A big miss for Rangers was influential defender Madjid Bougherra with a calf injury so manager Walter Smith chose to partner Kirk Broadfoot at the back alongside David Weir. The only other absentee was Kevin Thomson who was ruled out for the rest of the season with knee ligament damage.

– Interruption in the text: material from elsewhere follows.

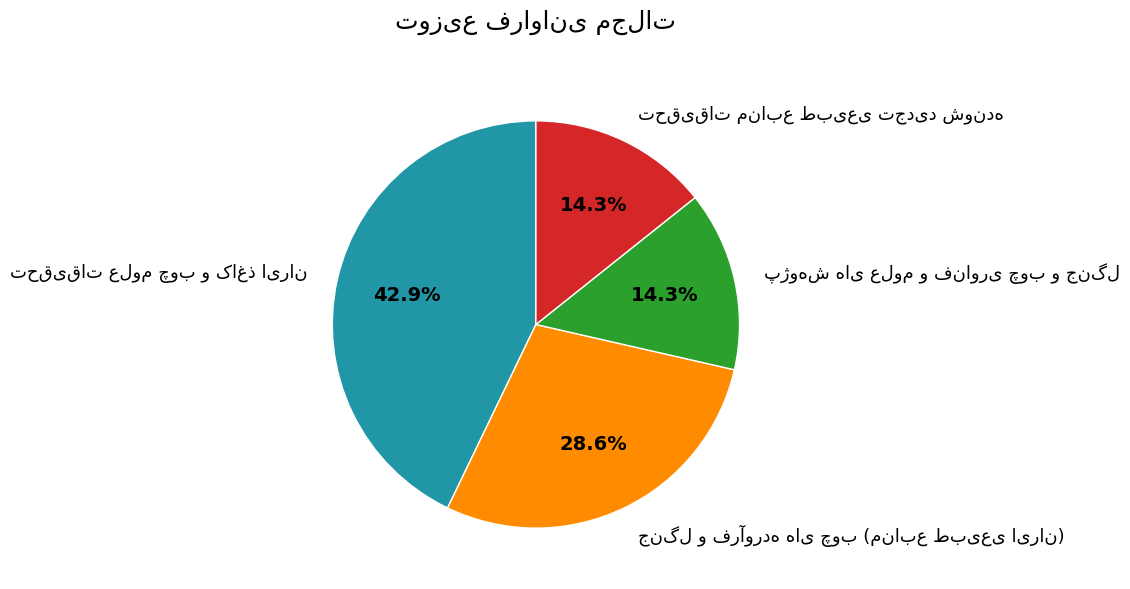

How many slices are in this pie chart?

4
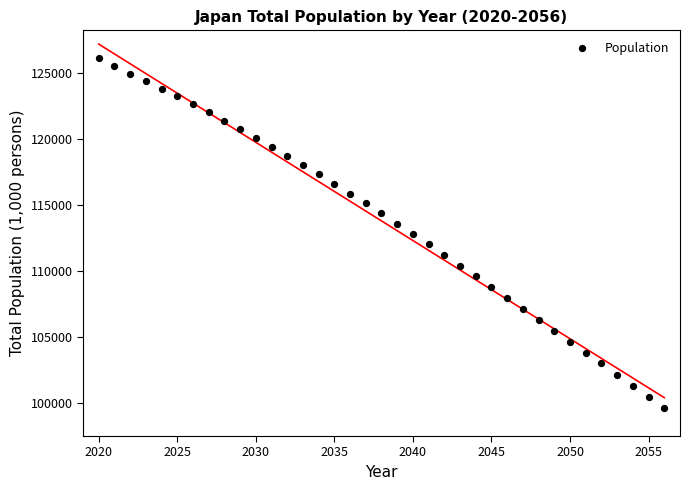

What is the range of X values (max minus min)?

36.0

Celtic's Glenn Loovens and Rangers' Pedro Mendes were lining up against each other, having also done so in the previous season's English FA Cup final. On that occasion, Loovens was playing for Cardiff City and Mendes for winners Portsmouth.

===Match summary===
After a goalless 90 minutes, the tie went to extra time. Darren O'Dea scored with a header to give Celtic a 1–0 lead, within two minutes of extra time commencing. In the last minute of extra time, Kirk Broadfoot was sent off for a professional foul on Aiden McGeady to give Celtic a penalty kick, which McGeady scored to confirm the win.

===Match details===
15 March 2009
Celtic 2-0 Rangers
  Celtic: O'Dea 91', McGeady 120' (pen.)

CELTIC :
| GK | 1 | POL Artur Boruc | |
| RB | 2 | GER Andreas Hinkel | |
| CB | 22 | NED Glenn Loovens |
| CB | 4 | SCO Stephen McManus (c) |
| LB | 48 | IRL Darren O'Dea | | |
| RM | 25 | JPN Shunsuke Nakamura |
| CM | 5 | SCO Gary Caldwell |
| CM | 8 | SCO Scott Brown |
| LM | 11 | SCO Paul Hartley | | |
| SS | 46 | IRL Aiden McGeady | |
| CF | 7 | AUS Scott McDonald |
Substitutes:
| GK | 21 | SCO Mark Brown |
| DF | 12 | SCO Mark Wilson | | |
| MF | 17 | ESP Marc Crosas |
| FW | 9 | GRE Georgios Samaras | | |
| FW | 10 | NED Jan Vennegoor of Hesselink | | |
Manager:
SCO Gordon Strachan
RANGERS :
| GK | 1 | SCO Allan McGregor |
| RB | 28 | SCO Steven Whittaker |
| CB | 21 | SCO Kirk Broadfoot | |
| CB | 3 | SCO David Weir | |
| LB | 5 | BIH Saša Papac |
| DM | 12 | SCO Lee McCulloch | | |
| RM | 35 | NIR Steven Davis |
| CM | 6 | SCO Barry Ferguson (c) |
| CM | 4 | POR Pedro Mendes |
| LM | 27 | NIR Kyle Lafferty | | |
| CF | 18 | SCO Kenny Miller | | |
Substitutes:
| GK | 25 | SCO Neil Alexander |
| MF | 23 | SCO Christian Dailly | | |
| MF | 2 | USA Maurice Edu |
| FW | 9 | SCO Kris Boyd | | |
| FW | 10 | ESP Nacho Novo | | |
Manager:
SCO Walter Smith
| MATCH OFFICIALS * Referee: Dougie McDonald * Assistant Referee 1: Francis Andrews * Assistant Referee 2: John Bicknell * Fourth Official: Calum Murray | MATCH RULES * 90 minutes * 30 minutes of extra-time if necessary * Penalty shoot-out if scores still level * Five named substitutes * Maximum of three substitutions |

===Statistics===

| Statistic | Celtic | Rangers |
|---|---|---|
| Goals scored | 2 | 0 |
| Total shots | 21 | 15 |
| Shots on target | 10 | 6 |
| Ball possession | 53% | 47% |
| Corner kicks | 8 | 2 |
| Fouls committed | 8 | 27 |
| Offsides | 3 | 10 |
| Yellow cards | 4 | 3 |
| Red cards | 0 | 1 |

Source

==Media coverage==
The 2009 Scottish League Cup final was broadcast live on BBC One Scotland on their Sportscene programme, at 14:30 GMT. A highlights package was also broadcast late on 15 March 2009 on BBC One Scotland also on Sportscene.

Coverage of the match on radio was from BBC Radio Scotland, BBC Radio nan Gàidheal and BBC Radio 5 Live.